No-one who is actually into contemporary art gives a shit about this kind of crap

Which may not be the insult you think it is.
posted by bongo_x at 10:38 PM on April 14, 2016 [22 favorites]


It's the red bull x-treme sports version of art. Daft and pointless.

And yet Saatchi hasn't bought all his work yet. That's the really bizarre thing here.

I have to say that this response to another person's deeply personal struggle to achieve something that they feel worthwhile seems pretty depressing after coming out of the thoughtfulness of a lot of the comments in the Dwarf Fortress thread. The contemporary art establishment has no interest in Tarn Adams' work either, it's just that he's lucky enough not to give a shit about them.
posted by howfar at 12:50 AM on April 15, 2016 [5 favorites]


mary8anne, that was truly an unnecessarily nasty and mean-spirited way of saying that this isn't your thing. Why did you do that?
posted by Anticipation Of A New Lover's Arrival, The at 4:36 AM on April 15, 2016 [3 favorites]


Daft and pointless

I don't see how it's any more pointless than any other piece of art. And I love art.
posted by ultraviolet catastrophe at 6:39 AM on April 15, 2016


Yeah I don't get the nasty comment about "this kind of crap", it's unwelcome. When I said Amazing and ultimately sort of bizarrely pointless. A very private sort of art I intended it with equal parts bewilderment and respect. I don't really get this particular art other than an exercise, but I admire the hell out of the skill and dedication. I appreciate the other folks here explaining what it means to them.
posted by Nelson at 7:08 AM on April 15, 2016 [2 favorites]


"The best way to predict your future is to create it". That is quite a quote to put on the futuremost tip of a bullet.
posted by rhamphorhynchus at 8:12 AM on April 15, 2016 [2 favorites]

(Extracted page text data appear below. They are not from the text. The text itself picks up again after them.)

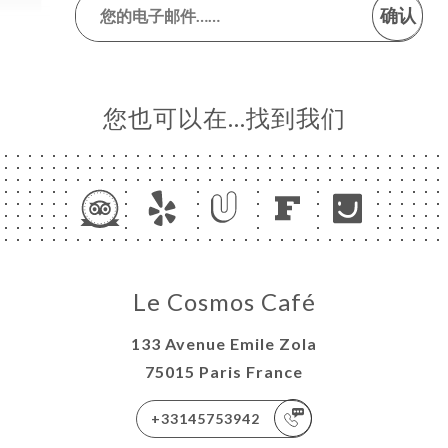
确认
您也可以在…找到我们
Le Cosmos Café
133 Avenue Emile Zola
75015 Paris France
+33145753942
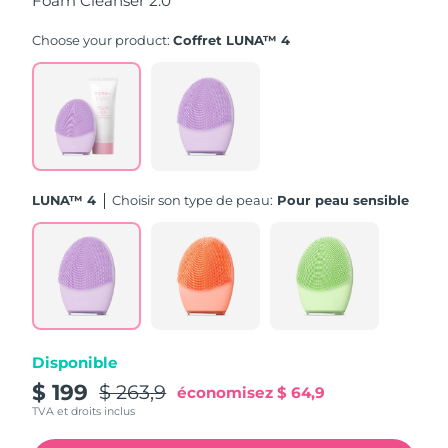
Foam Cleanser 2.0
Turquie
Livraison estimée
8/12/26
Choose your product:
Coffret LUNA™ 4
Émirats arabes unis
Livraison estimée
8/12/26
Royaume-Uni
Livraison estimée
8/11/26
États-Unis
Livraison estimée
8/12/26
LUNA™ 4
Choisir son type de peau:
Pour peau sensible
Ouzbékistan
Livraison estimée
8/16/26
Viêt Nam
Livraison estimée
8/17/26
Disponible
$ 199
$ 263,9
économisez
$ 64,9
TVA et droits inclus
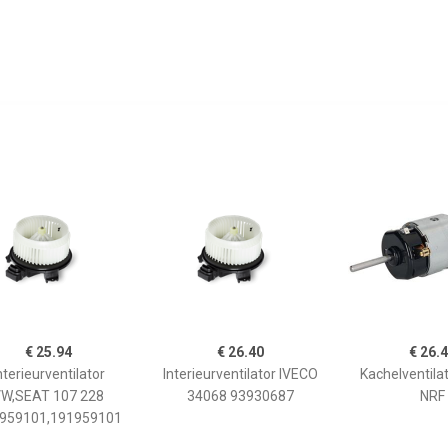
€ 25.94
€ 26.40
€ 26.
nterieurventilator
Interieurventilator IVECO
Kachelventila
W,SEAT 107 228
34068 93930687
NRF
959101,191959101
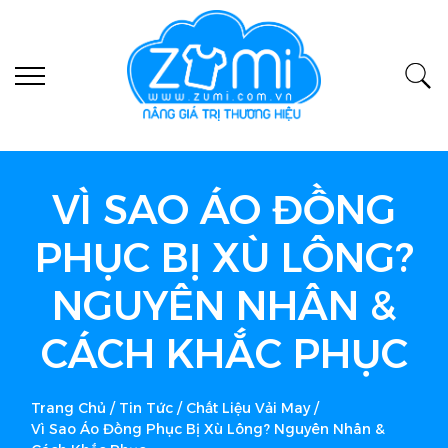
VÌ SAO ÁO ĐỒNG
PHỤC BỊ XÙ LÔNG?
NGUYÊN NHÂN &
CÁCH KHẮC PHỤC
Trang Chủ
/
Tin Tức
/
Chất Liệu Vải May
/
Vì Sao Áo Đồng Phục Bị Xù Lông? Nguyên Nhân &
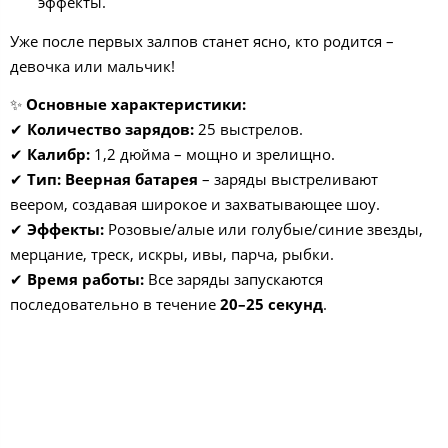
эффекты.
Уже после первых залпов станет ясно, кто родится –
девочка или мальчик!
✨
Основные характеристики:
✔
Количество зарядов:
25 выстрелов.
✔
Калибр:
1,2 дюйма – мощно и зрелищно.
✔
Тип:
Веерная батарея
– заряды выстреливают
веером, создавая широкое и захватывающее шоу.
✔
Эффекты:
Розовые/алые или голубые/синие звезды,
мерцание, треск, искры, ивы, парча, рыбки.
✔
Время работы:
Все заряды запускаются
последовательно в течение
20–25 секунд
.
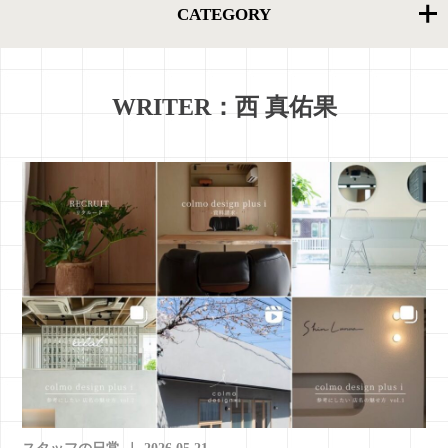
CATEGORY
WRITER：西 真佑果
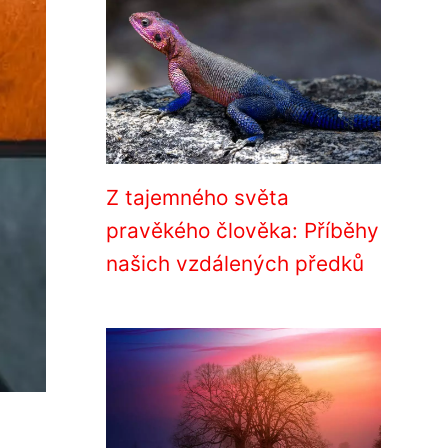
Z tajemného světa
pravěkého člověka: Příběhy
našich vzdálených předků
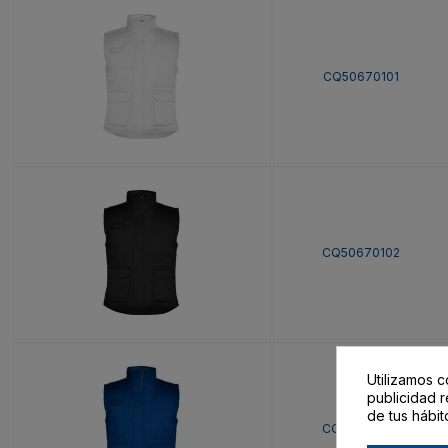
CQ50670101
CQ50670102
Utilizamos c
publicidad r
de tus hábit
CQ50670105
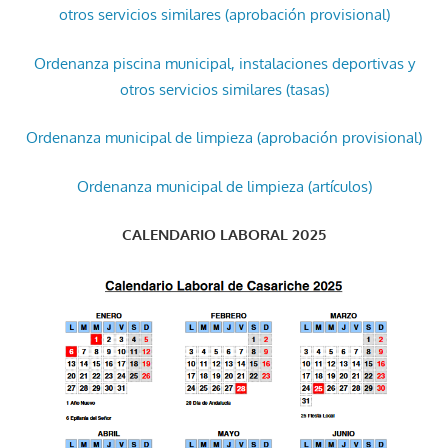
otros servicios similares (aprobación provisional)
Ordenanza piscina municipal, instalaciones deportivas y
otros servicios similares (tasas)
Ordenanza municipal de limpieza (aprobación provisional)
Ordenanza municipal de limpieza (artículos)
CALENDARIO LABORAL 2025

It looks like the bullet is a Minie ball, a bullet most commonly associate with the American Civil war. In a sense, it was the primary means through which President Lincoln created his future.
posted by VTX at 9:02 AM on April 15, 2016 [1 favorite]


Atomic Force Microscopic nanolithography.

A gallary of nanolithography.

Marilyn Monroe.
posted by porpoise at 4:40 PM on April 15, 2016


So, one of my room-mates, way back in the day, was a Comercial Diver, (one of the riskiest jobs out there, BTW).

I was invited out on a local job, because of my interest in then-new videography, and marine experience. Sitting on the barge, with the dive-tender, I became alarmed when I noticed that it had been over a minute since I'd seen any bubbles rise to the surface. Pointing this out to the Standby Diver, he laughs casually, and said "Yep. That's 'cause he's welding."